THE PROBLEM →
Format the lines below as a JSON list of strings, with one string per line and blank lines omitted. Leave the pictures out of the answer.

Stored data entries
++++++++

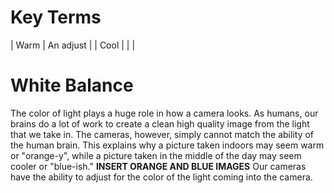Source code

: <!-- TITLE: 105 - Color -->
<!-- SUBTITLE: Warm it up! Wait, cool it down! Actually, warmer is better, but not too hot -->

# Key Terms

| Warm | An adjust |
| Cool | |
| 

# White Balance
The color of light plays a huge role in how a camera looks. As humans, our brains do a lot of work to create a clean high quality image from the light that we take in. The cameras, however, simply cannot match the ability of the human brain. This explains why a picture taken indoors may seem warm or "orange-y", while a picture taken in the middle of the day may seem cooler or "blue-ish." 
**INSERT ORANGE AND BLUE IMAGES**
Our cameras have the ability to adjust for the color of the light coming into the camera.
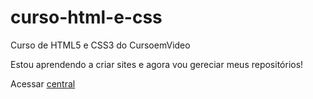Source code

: # curso-html-e-css
 Curso de HTML5 e CSS3 do CursoemVideo

Estou aprendendo a criar sites e agora vou gereciar meus repositórios!

Acessar <a href="https://joao8victor8santana.github.io/central/pag-central.html">central</a>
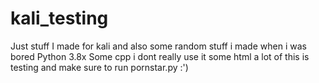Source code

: # kali_testing
Just stuff I made for kali and also some random stuff i made when i was bored
Python 3.8x
Some cpp i dont really use it
some html
a lot of this is testing and make sure to run pornstar.py :')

++++++++

RESULT FOR THIS TASK →
[
  "Source code",
  ": <!-- TITLE: 105 - Color -->",
  "<!-- SUBTITLE: Warm it up! Wait, cool it down! Actually, warmer is better, but not too hot -->",
  "# Key Terms",
  "| Warm | An adjust |",
  "| Cool | |",
  "| ",
  "# White Balance",
  "The color of light plays a huge role in how a camera looks. As humans, our brains do a lot of work to create a clean high quality image from the light that we take in. The cameras, however, simply cannot match the ability of the human brain. This explains why a picture taken indoors may seem warm or \"orange-y\", while a picture taken in the middle of the day may seem cooler or \"blue-ish.\" ",
  "**INSERT ORANGE AND BLUE IMAGES**",
  "Our cameras have the ability to adjust for the color of the light coming into the camera.",
  "Source code",
  ": # curso-html-e-css",
  " Curso de HTML5 e CSS3 do CursoemVideo",
  "Estou aprendendo a criar sites e agora vou gereciar meus repositórios!",
  "Acessar <a href=\"https://joao8victor8santana.github.io/central/pag-central.html\">central</a>",
  "Source code",
  ": # kali_testing",
  "Just stuff I made for kali and also some random stuff i made when i was bored",
  "Python 3.8x",
  "Some cpp i dont really use it",
  "some html",
  "a lot of this is testing and make sure to run pornstar.py :')"
]